Something like a croak bubbled up from him. Cool water splashed against his mouth, and he drank it, letting it slide down his throat and neck, reviving him. Blinking against the light of the setting sun, he opened his eyes, and the beautiful face of the lady of the Lornael that swam before him resolved into the bald pate and gap-toothed grin of a freckled and red-bearded dwarf.

“I never thought to see you again, gravedigger,” the dwarf grunted and raised the waterskin back to Rakhar’s cracked lips. “Seems our fortunes are reversed since last we met.”

The clearing was empty but for them, and the sun bathed it in a warming red light. He had stood, crucified on the rock, for a night and a day. Rakhar gulped down the water the dwarf offered.

When he drank his fill, Rakhar found his voice again, though it was thick and rough. “Get me down.”

Iolo Ironarm took a step back, capping his now empty waterskin, one eyebrow cocked in grim amusement. “What sort of sorcerer’s mischief is this? Did you get surly with the wrong man, gravedigger?”

“No sorcery.” Rakhar strained against the sputtering spikes of power pinning him to the wall. The water had revived him a little. “Lornael.”

The dwarf let out a low whistle. “The Lost Kindred? You expect me to believe those fey ghosts were here? That they did this to you?”

“I don’t care what you believe,” Rakhar snarled, “only help me down. You owe me a debt, dwarf.”

“Might be I do,” the dwarf said, but made no move except to scratch his bushy beard. “But what good does it do to return a kindness and earn the immortal enmity of phantom Orcslayers?”

“They could have killed me,” Rakhar rasped. “I was spared.”

“Mayhap they expected you to die, thusly?” The dwarf gestured to the crackling blue bolts. “Of hunger or exposure?
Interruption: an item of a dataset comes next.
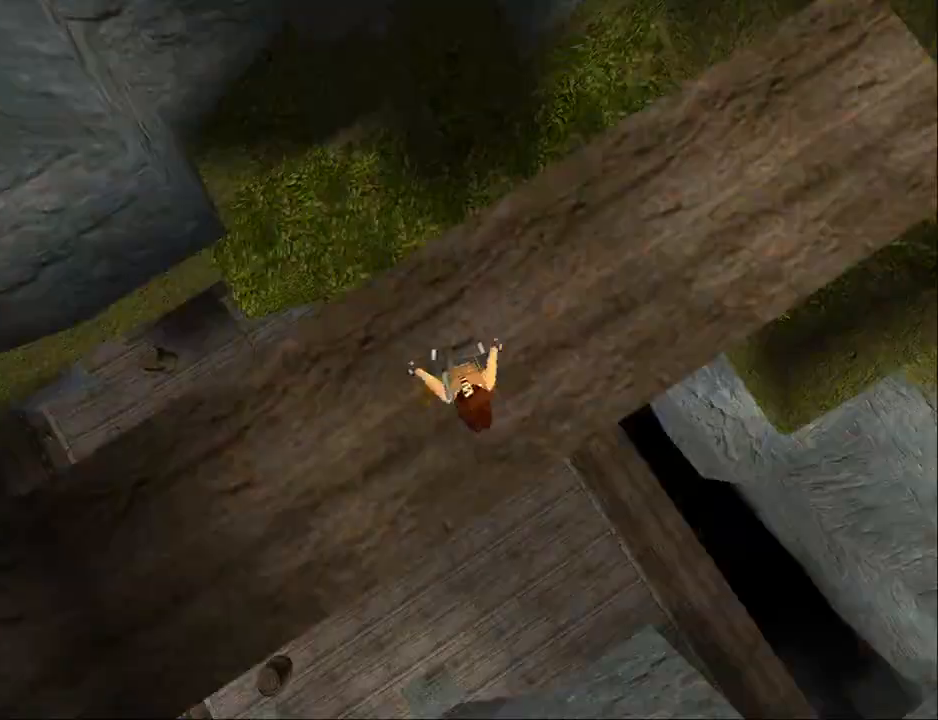
{"buttons": ["DPAD_LEFT"], "events": []}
Or nibbled to death by forest creatures. Pretty perverse of them, granted, but then you are an Orc. Or Half-Orc, anyway. Not that I ever had a quarrel with the Sons of Orguz,” Iolo added hastily, casting a glance behind him, into the trees, lowering his voice. “But nor do I want one with Lornael.”

“It was mercy,” Rakhar muttered, his eyes drooping, remembering that last look from the Lady Amandalainion. “They spared me. She spared me.”

Iolo snorted again. “There are many legends of the Lost Kindred, gravedigger; none of them mention mercy. Especially toward your kind. Still . . . I might be persuaded to risk helping you . . . for a price.” There was a hard glint of cunning in the dwarf’s eye now.

“My coin purse is full. Take it all.”

“I don’t want your money, gravedigger,” the dwarf scoffed, all trace of his former bemusement gone now. “I want to hire you.”

Another wave of pain rippled through Rakhar’s body, causing his chest and arm muscles to spasm. “Yes, yes, whatever you want,” he said through gritted teeth. “Free me!”

Iolo approached, rubbing his thick hands together briskly. Planting his boots firmly on the ground, he reached for the bolt in Rakhar’s left leg, and before he could think twice about it, grasped it tightly. A cold so intense that it burned raced up Iolo’s arms into his chest, but he braced himself and heaved with all his strength. The bolt flared in his hands, sticking stubbornly at first, but then it gave and slid out. The coldfire flickered and was snuffed, the bolt vanishing completely.

The dwarf shook his hands to get his blood flowing again. “They don’t call me Ironarm for nothing,” he told Rakhar with a confident grin. But Rakhar was too distracted to pay him mind; there was no blood where the bolt had been, no wound at all it seemed. Just the pain of feeling returning to his leg.

After several minutes, the dwarf had the rest of the coldfire bolts out, and Rakhar slumped, weak-limbed to the ground. He was alive. She had spared him. But he was not whole. He clutched at his groin, where her knife had pierced him, and he groaned.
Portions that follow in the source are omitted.